Provided records below:
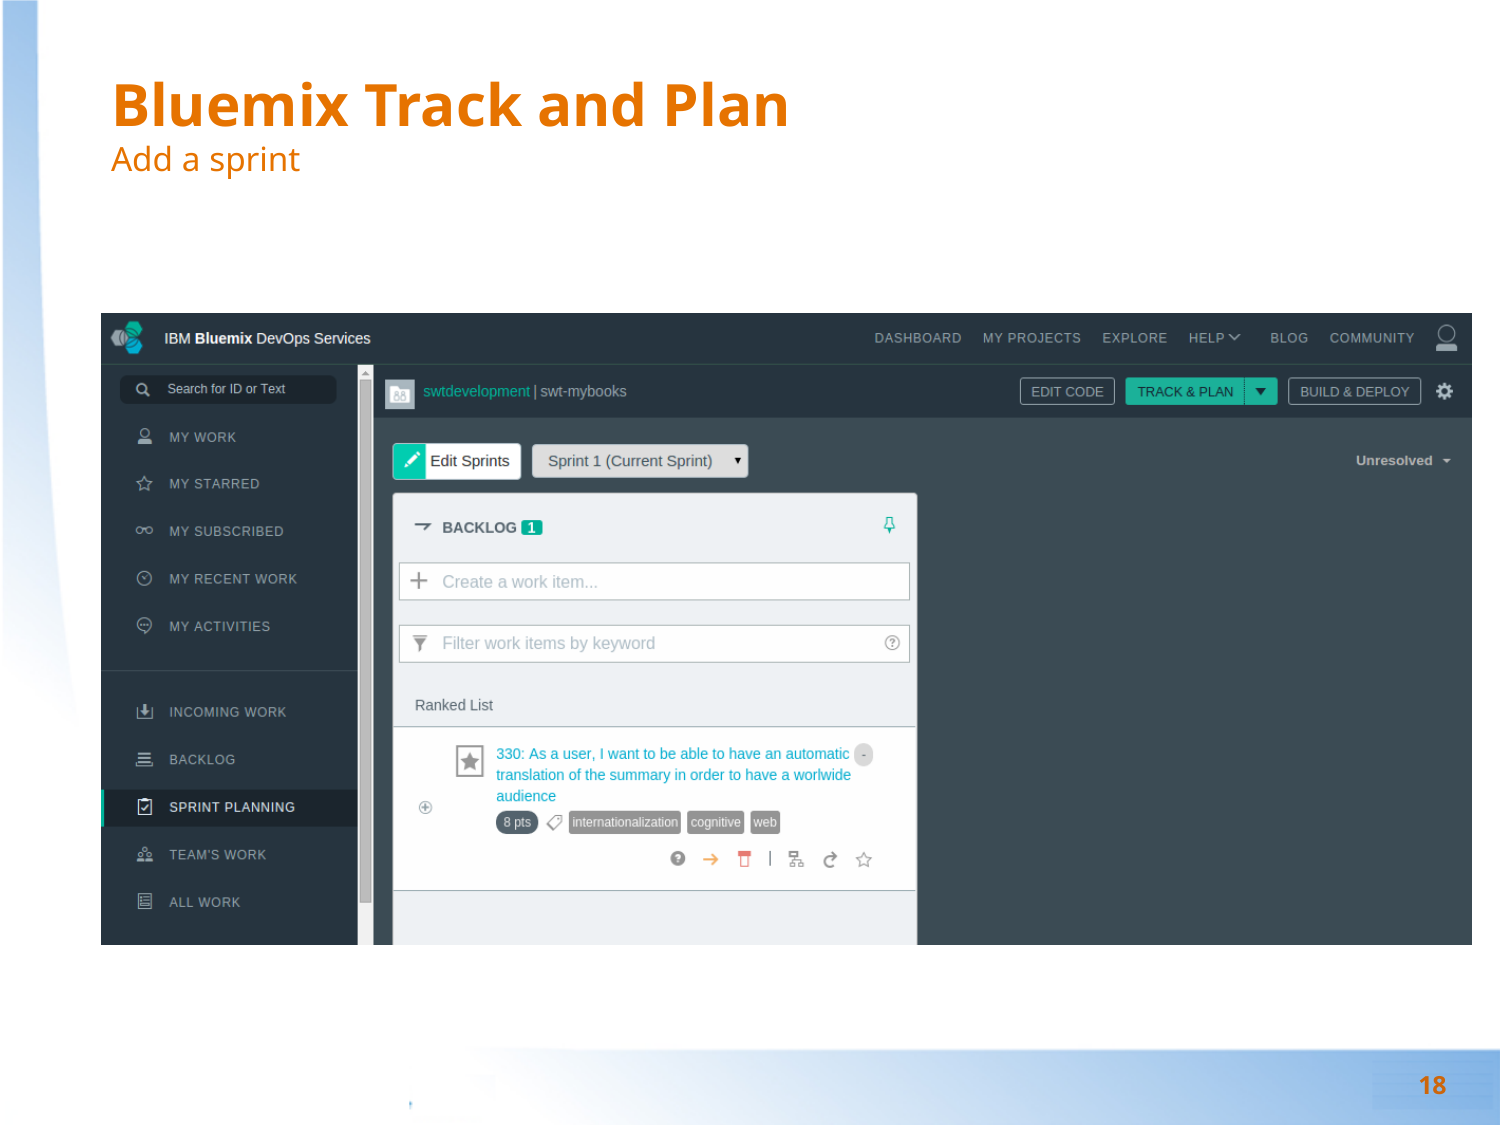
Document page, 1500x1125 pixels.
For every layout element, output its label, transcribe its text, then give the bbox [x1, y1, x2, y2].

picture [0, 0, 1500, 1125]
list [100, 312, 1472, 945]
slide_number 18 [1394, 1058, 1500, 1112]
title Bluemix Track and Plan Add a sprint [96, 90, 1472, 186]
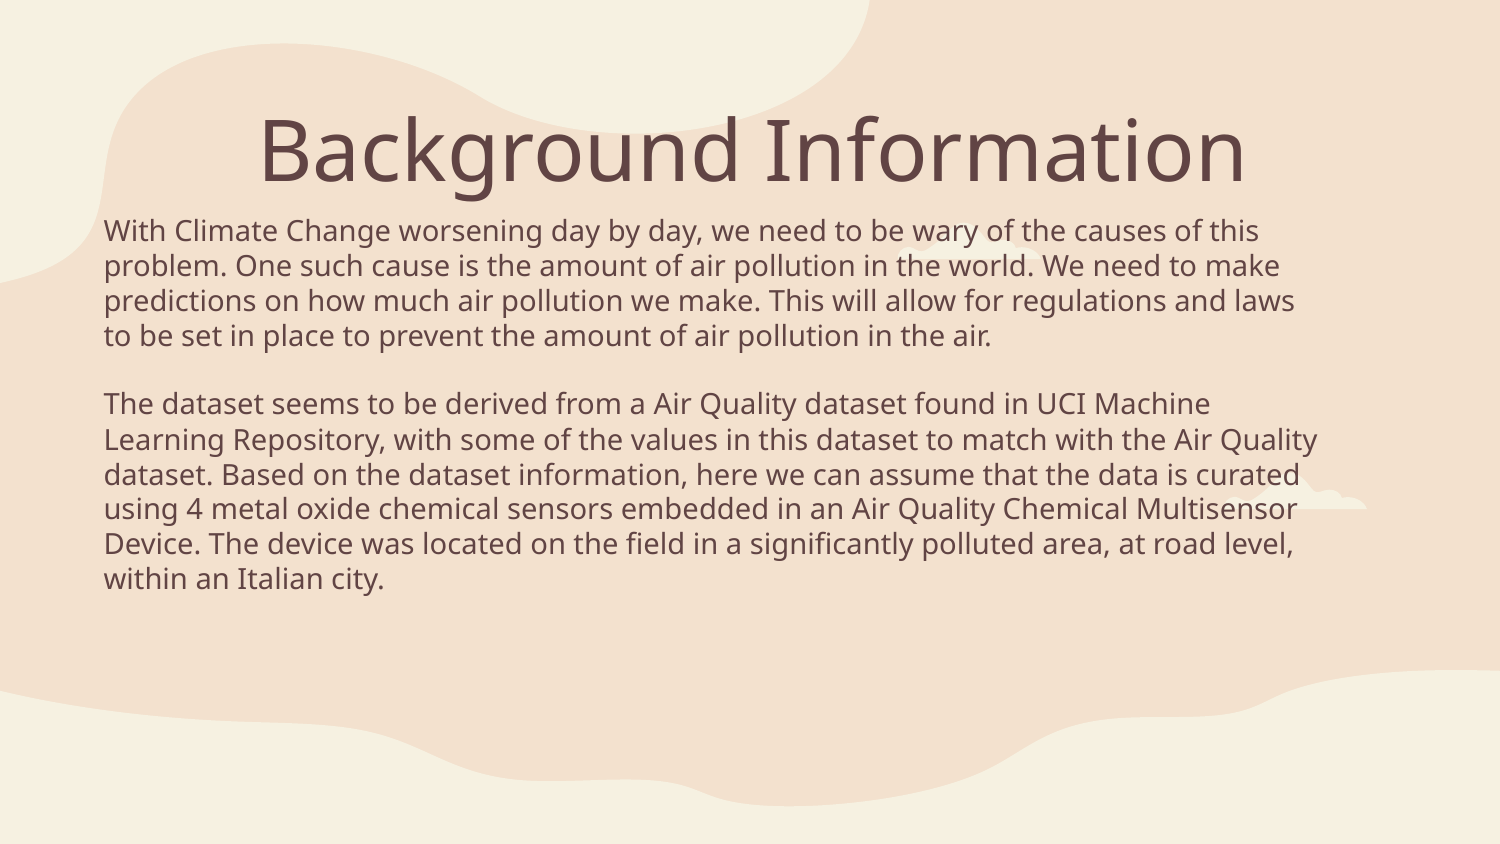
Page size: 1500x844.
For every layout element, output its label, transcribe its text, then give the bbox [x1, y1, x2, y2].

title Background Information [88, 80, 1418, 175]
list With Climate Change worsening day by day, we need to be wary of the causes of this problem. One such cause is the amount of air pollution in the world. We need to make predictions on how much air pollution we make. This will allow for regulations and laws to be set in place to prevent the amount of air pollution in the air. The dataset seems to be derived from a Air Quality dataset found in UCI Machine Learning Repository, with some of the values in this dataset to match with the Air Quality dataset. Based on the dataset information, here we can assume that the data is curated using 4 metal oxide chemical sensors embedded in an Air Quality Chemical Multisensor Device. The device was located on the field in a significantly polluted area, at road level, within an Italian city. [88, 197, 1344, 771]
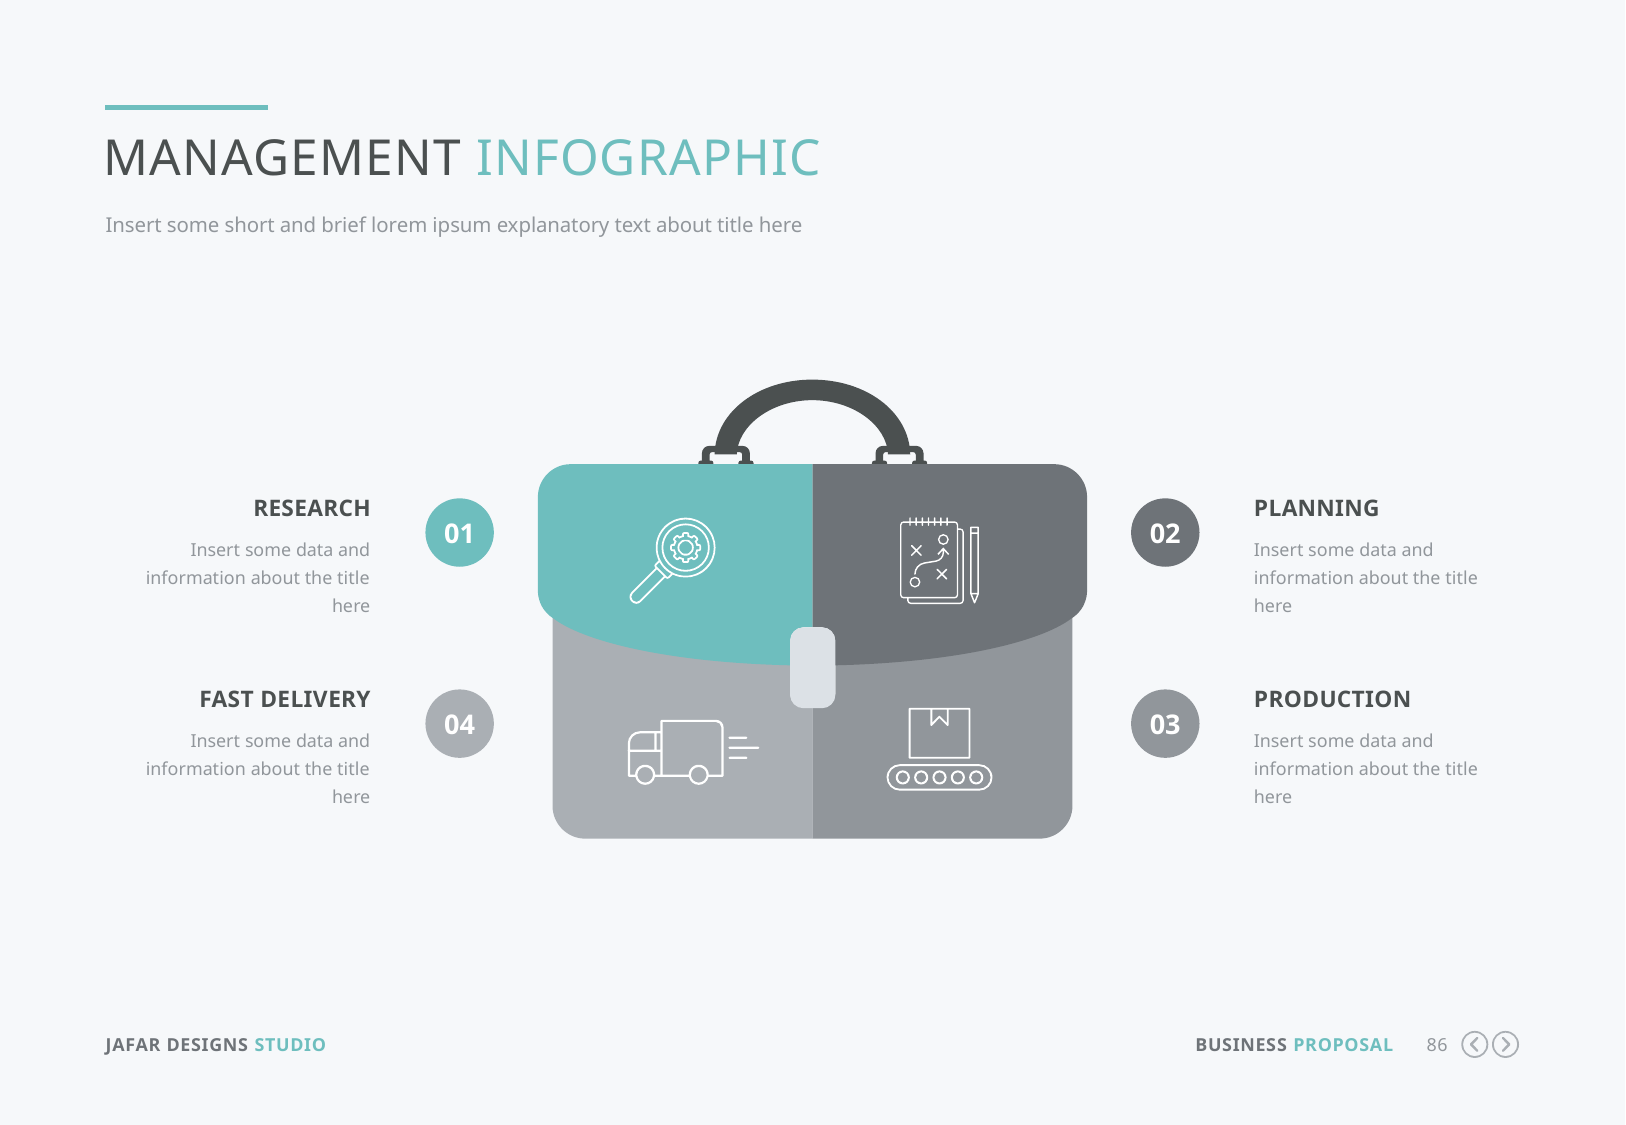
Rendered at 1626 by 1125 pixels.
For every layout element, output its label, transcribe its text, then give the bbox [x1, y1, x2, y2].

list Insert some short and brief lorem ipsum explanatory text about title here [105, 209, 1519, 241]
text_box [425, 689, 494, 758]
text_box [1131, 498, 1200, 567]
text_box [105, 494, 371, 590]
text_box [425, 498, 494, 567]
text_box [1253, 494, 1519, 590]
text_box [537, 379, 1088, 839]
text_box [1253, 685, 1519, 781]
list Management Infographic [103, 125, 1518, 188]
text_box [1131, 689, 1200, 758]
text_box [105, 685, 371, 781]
End of Provided records.
Your objective =
Reproduce the data above word for word from its first line through the line that holds "Page size: 1500x844.", both ends included; skip pictures.

Answer for the task =
Document page, 1500x1125 pixels.
For every layout element, output its label, transcribe its text, then give the bbox [x1, y1, x2, y2].

picture [0, 0, 1500, 1125]
list [100, 312, 1472, 945]
slide_number 18 [1394, 1058, 1500, 1112]
title Bluemix Track and Plan Add a sprint [96, 90, 1472, 186]
Page size: 1500x844.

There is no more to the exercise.